* **TASK GOAL**
All of the data below should come back exactly as written, minus its images.
==================================================
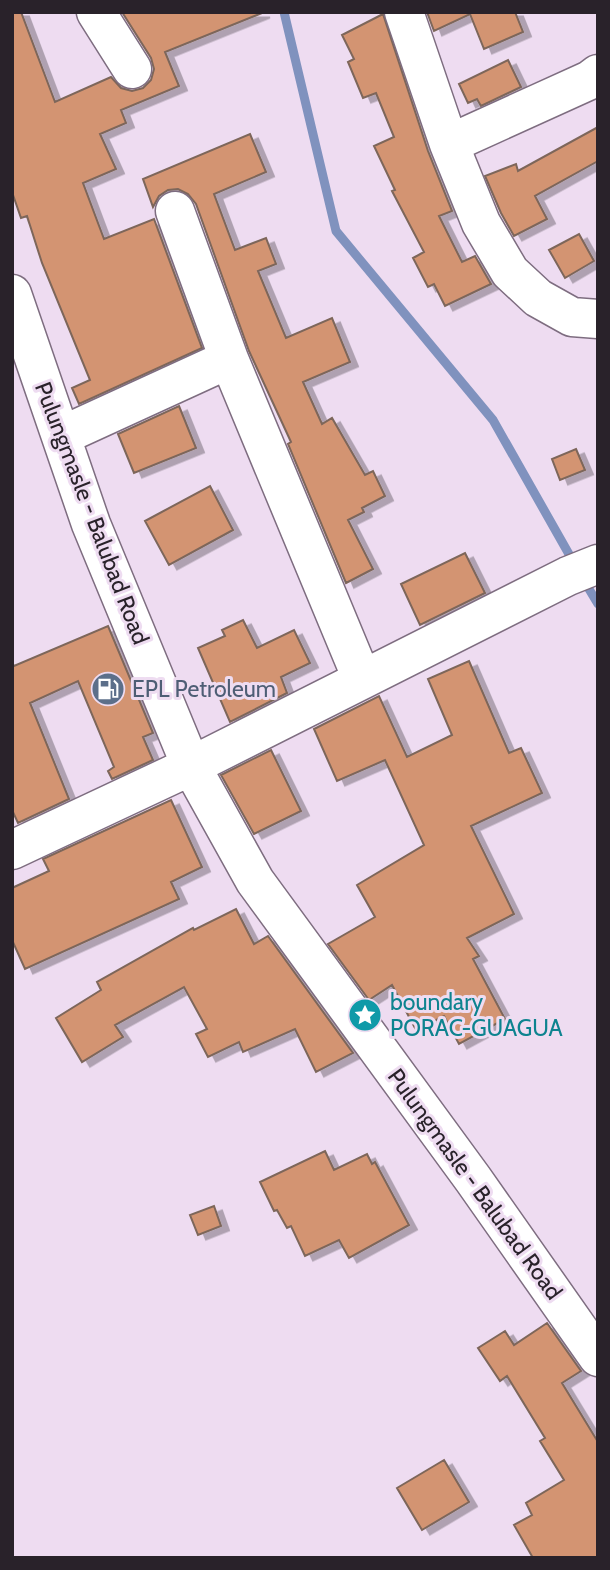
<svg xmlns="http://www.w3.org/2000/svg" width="610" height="1570" font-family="Cabin,sans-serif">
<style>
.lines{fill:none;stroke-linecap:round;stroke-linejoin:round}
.stream{stroke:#8092be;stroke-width:9}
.building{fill:#d39472;stroke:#7d665a;stroke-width:2;filter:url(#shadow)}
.minor-casing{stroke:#7e6d80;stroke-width:41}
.minor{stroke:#fff;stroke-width:38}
.labels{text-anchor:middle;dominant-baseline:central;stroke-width:6;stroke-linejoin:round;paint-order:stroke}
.street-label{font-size:23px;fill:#29222a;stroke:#eedcf1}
.service-label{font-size:23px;fill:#4e5e75;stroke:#eedcf1;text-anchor:start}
.culture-label{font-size:23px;fill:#0d838f;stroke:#eedcf1;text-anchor:start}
</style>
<defs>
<filter id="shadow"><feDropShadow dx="8" dy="4.5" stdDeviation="0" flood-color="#0004"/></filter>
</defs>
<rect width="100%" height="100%" fill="#eedcf1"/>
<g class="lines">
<path class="stream" d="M 284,12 L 336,231 L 493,420 L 574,563
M 583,579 L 598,604"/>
</g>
<path class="building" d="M 12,12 L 21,12 L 55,102 L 111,77 L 121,88 L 132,91 L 143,88 L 151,80 L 154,69 L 151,58 L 122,12 L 262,13 L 165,52 L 179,86 L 121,110 L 126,123 L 100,134 L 116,169 L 83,183 L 104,239 L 154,219 L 202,348 L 79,404 L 72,388 L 90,380 L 42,263 L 27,216 L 21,218 L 12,192 Z
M 427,12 L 515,12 L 523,32 L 484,49 L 470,14 L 434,31 Z
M 383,14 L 428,151 L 452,211 L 439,216 L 462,262 L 475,256 L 491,284 L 445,306 L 434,284 L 428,287 L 413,258 L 424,252 L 392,191 L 395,190 L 374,146 L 394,137 L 376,93 L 363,98 L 348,62 L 354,59 L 342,35 Z
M 508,60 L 521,87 L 481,106 L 477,99 L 468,103 L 459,84 Z
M 598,127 L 598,161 L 535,196 L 547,219 L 514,236 L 501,213 L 485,176 L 516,164 L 518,171 Z
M 250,134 L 266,172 L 214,194 L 235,250 L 266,238 L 276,264 L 258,271 L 286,338 L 332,318 L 350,362 L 303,382 L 322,424 L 332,418 L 365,475 L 373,471 L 385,496 L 362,508 L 364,512 L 348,520 L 373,569 L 346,583 L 288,444 L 291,442 L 249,351 L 196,204 L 188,194 L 178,189 L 168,190 L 159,196 L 153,207 L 143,179 Z
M 579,234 L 594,261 L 565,278 L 549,250 Z
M 179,406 L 196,448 L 134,473 L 118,434 Z
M 576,449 L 585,470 L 560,480 L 552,459 Z
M 210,486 L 233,530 L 169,565 L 145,521 Z
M 465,553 L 485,593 L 420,625 L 401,584 Z
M 243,620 L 257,648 L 294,630 L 310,663 L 281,677 L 287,693 L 230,722 L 198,648 L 225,636 L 222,630 Z
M 108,626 L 153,733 L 143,737 L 153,760 L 112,779 L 108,771 L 114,767 L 78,681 L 30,703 L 69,799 L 18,823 L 12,810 L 12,663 L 14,666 Z
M 469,661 L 509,753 L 521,748 L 542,793 L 471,826 L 514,914 L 467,938 L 479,956 L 473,959 L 505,1019 L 459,1044 L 444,1016 L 416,1030 L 392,985 L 369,1000 L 328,944 L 375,917 L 357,885 L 424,845 L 385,760 L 337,781 L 314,729 L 379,696 L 407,757 L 452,735 L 428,679 Z
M 271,750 L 301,811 L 254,834 L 221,775 Z
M 171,800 L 202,867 L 171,882 L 179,899 L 25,969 L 12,940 L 12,888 L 49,871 L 43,859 Z
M 236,909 L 254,944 L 268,936 L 353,1053 L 316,1072 L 295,1029 L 243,1052 L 239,1042 L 208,1057 L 196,1034 L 207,1029 L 184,987 L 115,1025 L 123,1037 L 82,1062 L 56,1018 L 101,990 L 97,982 L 193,928 L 194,930 Z
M 325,1151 L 334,1170 L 367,1154 L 372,1164 L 375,1162 L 409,1225 L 349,1258 L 339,1240 L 305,1256 L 291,1226 L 287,1228 L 277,1210 L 274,1211 L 260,1182 Z
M 214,1206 L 221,1226 L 198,1235 L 190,1215 Z
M 547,1323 L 581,1371 L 562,1383 L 598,1442 L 598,1558 L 533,1558 L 514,1525 L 532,1515 L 526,1503 L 564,1480 L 540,1441 L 545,1438 L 507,1376 L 500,1381 L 478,1348 L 505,1331 L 514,1345 Z
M 444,1460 L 469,1502 L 422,1530 L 397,1488 Z"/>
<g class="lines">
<defs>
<path id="minor" d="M 96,12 L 132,69
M 404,12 L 449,144 L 481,223 L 510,272 L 538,298 L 572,317 L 598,319
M 449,144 L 590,80 L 598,74
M 175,211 L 229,359 L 362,679
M 12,294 L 91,524 L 191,766 L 255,881 L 473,1179 L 598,1357
M 61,436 L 229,359
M 12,850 L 191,766 L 568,576 L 598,564"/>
</defs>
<use href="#minor" class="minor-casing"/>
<use href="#minor" class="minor"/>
</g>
<defs>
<symbol id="fuel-disc" viewBox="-11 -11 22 22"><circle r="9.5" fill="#5c6f8a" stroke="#eedcf1"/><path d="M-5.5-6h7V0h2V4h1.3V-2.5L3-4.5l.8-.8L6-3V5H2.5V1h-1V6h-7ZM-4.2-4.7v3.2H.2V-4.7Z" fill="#fff"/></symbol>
<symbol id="sight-disc" viewBox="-11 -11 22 22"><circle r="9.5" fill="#0f9aa8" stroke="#eedcf1"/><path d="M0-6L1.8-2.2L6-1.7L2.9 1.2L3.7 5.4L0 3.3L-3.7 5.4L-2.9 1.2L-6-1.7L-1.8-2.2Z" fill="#fff"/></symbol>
</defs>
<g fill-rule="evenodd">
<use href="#fuel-disc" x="89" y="670" width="38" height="38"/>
<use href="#sight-disc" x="346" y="996" width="38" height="38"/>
</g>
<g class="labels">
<g class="street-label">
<text transform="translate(92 513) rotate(69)">Pulungmasle - Balubad Road</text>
<text transform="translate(475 1184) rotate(54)">Pulungmasle - Balubad Road</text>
</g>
<g class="service-label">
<text x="132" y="689">EPL Petroleum</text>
</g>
<g class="culture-label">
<text x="390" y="1002">boundary<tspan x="390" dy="26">PORAC-GUAGUA</tspan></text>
</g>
</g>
<rect width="610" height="1570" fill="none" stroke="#29222a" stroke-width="28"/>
</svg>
==================================================
* **TASK OUTPUT**
<svg xmlns="http://www.w3.org/2000/svg" width="610" height="1570" font-family="Cabin,sans-serif">
<style>
.lines{fill:none;stroke-linecap:round;stroke-linejoin:round}
.stream{stroke:#8092be;stroke-width:9}
.building{fill:#d39472;stroke:#7d665a;stroke-width:2;filter:url(#shadow)}
.minor-casing{stroke:#7e6d80;stroke-width:41}
.minor{stroke:#fff;stroke-width:38}
.labels{text-anchor:middle;dominant-baseline:central;stroke-width:6;stroke-linejoin:round;paint-order:stroke}
.street-label{font-size:23px;fill:#29222a;stroke:#eedcf1}
.service-label{font-size:23px;fill:#4e5e75;stroke:#eedcf1;text-anchor:start}
.culture-label{font-size:23px;fill:#0d838f;stroke:#eedcf1;text-anchor:start}
</style>
<defs>
<filter id="shadow"><feDropShadow dx="8" dy="4.5" stdDeviation="0" flood-color="#0004"/></filter>
</defs>
<rect width="100%" height="100%" fill="#eedcf1"/>
<g class="lines">
<path class="stream" d="M 284,12 L 336,231 L 493,420 L 574,563
M 583,579 L 598,604"/>
</g>
<path class="building" d="M 12,12 L 21,12 L 55,102 L 111,77 L 121,88 L 132,91 L 143,88 L 151,80 L 154,69 L 151,58 L 122,12 L 262,13 L 165,52 L 179,86 L 121,110 L 126,123 L 100,134 L 116,169 L 83,183 L 104,239 L 154,219 L 202,348 L 79,404 L 72,388 L 90,380 L 42,263 L 27,216 L 21,218 L 12,192 Z
M 427,12 L 515,12 L 523,32 L 484,49 L 470,14 L 434,31 Z
M 383,14 L 428,151 L 452,211 L 439,216 L 462,262 L 475,256 L 491,284 L 445,306 L 434,284 L 428,287 L 413,258 L 424,252 L 392,191 L 395,190 L 374,146 L 394,137 L 376,93 L 363,98 L 348,62 L 354,59 L 342,35 Z
M 508,60 L 521,87 L 481,106 L 477,99 L 468,103 L 459,84 Z
M 598,127 L 598,161 L 535,196 L 547,219 L 514,236 L 501,213 L 485,176 L 516,164 L 518,171 Z
M 250,134 L 266,172 L 214,194 L 235,250 L 266,238 L 276,264 L 258,271 L 286,338 L 332,318 L 350,362 L 303,382 L 322,424 L 332,418 L 365,475 L 373,471 L 385,496 L 362,508 L 364,512 L 348,520 L 373,569 L 346,583 L 288,444 L 291,442 L 249,351 L 196,204 L 188,194 L 178,189 L 168,190 L 159,196 L 153,207 L 143,179 Z
M 579,234 L 594,261 L 565,278 L 549,250 Z
M 179,406 L 196,448 L 134,473 L 118,434 Z
M 576,449 L 585,470 L 560,480 L 552,459 Z
M 210,486 L 233,530 L 169,565 L 145,521 Z
M 465,553 L 485,593 L 420,625 L 401,584 Z
M 243,620 L 257,648 L 294,630 L 310,663 L 281,677 L 287,693 L 230,722 L 198,648 L 225,636 L 222,630 Z
M 108,626 L 153,733 L 143,737 L 153,760 L 112,779 L 108,771 L 114,767 L 78,681 L 30,703 L 69,799 L 18,823 L 12,810 L 12,663 L 14,666 Z
M 469,661 L 509,753 L 521,748 L 542,793 L 471,826 L 514,914 L 467,938 L 479,956 L 473,959 L 505,1019 L 459,1044 L 444,1016 L 416,1030 L 392,985 L 369,1000 L 328,944 L 375,917 L 357,885 L 424,845 L 385,760 L 337,781 L 314,729 L 379,696 L 407,757 L 452,735 L 428,679 Z
M 271,750 L 301,811 L 254,834 L 221,775 Z
M 171,800 L 202,867 L 171,882 L 179,899 L 25,969 L 12,940 L 12,888 L 49,871 L 43,859 Z
M 236,909 L 254,944 L 268,936 L 353,1053 L 316,1072 L 295,1029 L 243,1052 L 239,1042 L 208,1057 L 196,1034 L 207,1029 L 184,987 L 115,1025 L 123,1037 L 82,1062 L 56,1018 L 101,990 L 97,982 L 193,928 L 194,930 Z
M 325,1151 L 334,1170 L 367,1154 L 372,1164 L 375,1162 L 409,1225 L 349,1258 L 339,1240 L 305,1256 L 291,1226 L 287,1228 L 277,1210 L 274,1211 L 260,1182 Z
M 214,1206 L 221,1226 L 198,1235 L 190,1215 Z
M 547,1323 L 581,1371 L 562,1383 L 598,1442 L 598,1558 L 533,1558 L 514,1525 L 532,1515 L 526,1503 L 564,1480 L 540,1441 L 545,1438 L 507,1376 L 500,1381 L 478,1348 L 505,1331 L 514,1345 Z
M 444,1460 L 469,1502 L 422,1530 L 397,1488 Z"/>
<g class="lines">
<defs>
<path id="minor" d="M 96,12 L 132,69
M 404,12 L 449,144 L 481,223 L 510,272 L 538,298 L 572,317 L 598,319
M 449,144 L 590,80 L 598,74
M 175,211 L 229,359 L 362,679
M 12,294 L 91,524 L 191,766 L 255,881 L 473,1179 L 598,1357
M 61,436 L 229,359
M 12,850 L 191,766 L 568,576 L 598,564"/>
</defs>
<use href="#minor" class="minor-casing"/>
<use href="#minor" class="minor"/>
</g>
<defs>
<symbol id="fuel-disc" viewBox="-11 -11 22 22"><circle r="9.5" fill="#5c6f8a" stroke="#eedcf1"/><path d="M-5.5-6h7V0h2V4h1.3V-2.5L3-4.5l.8-.8L6-3V5H2.5V1h-1V6h-7ZM-4.2-4.7v3.2H.2V-4.7Z" fill="#fff"/></symbol>
<symbol id="sight-disc" viewBox="-11 -11 22 22"><circle r="9.5" fill="#0f9aa8" stroke="#eedcf1"/><path d="M0-6L1.8-2.2L6-1.7L2.9 1.2L3.7 5.4L0 3.3L-3.7 5.4L-2.9 1.2L-6-1.7L-1.8-2.2Z" fill="#fff"/></symbol>
</defs>
<g fill-rule="evenodd">
<use href="#fuel-disc" x="89" y="670" width="38" height="38"/>
<use href="#sight-disc" x="346" y="996" width="38" height="38"/>
</g>
<g class="labels">
<g class="street-label">
<text transform="translate(92 513) rotate(69)">Pulungmasle - Balubad Road</text>
<text transform="translate(475 1184) rotate(54)">Pulungmasle - Balubad Road</text>
</g>
<g class="service-label">
<text x="132" y="689">EPL Petroleum</text>
</g>
<g class="culture-label">
<text x="390" y="1002">boundary<tspan x="390" dy="26">PORAC-GUAGUA</tspan></text>
</g>
</g>
<rect width="610" height="1570" fill="none" stroke="#29222a" stroke-width="28"/>
</svg>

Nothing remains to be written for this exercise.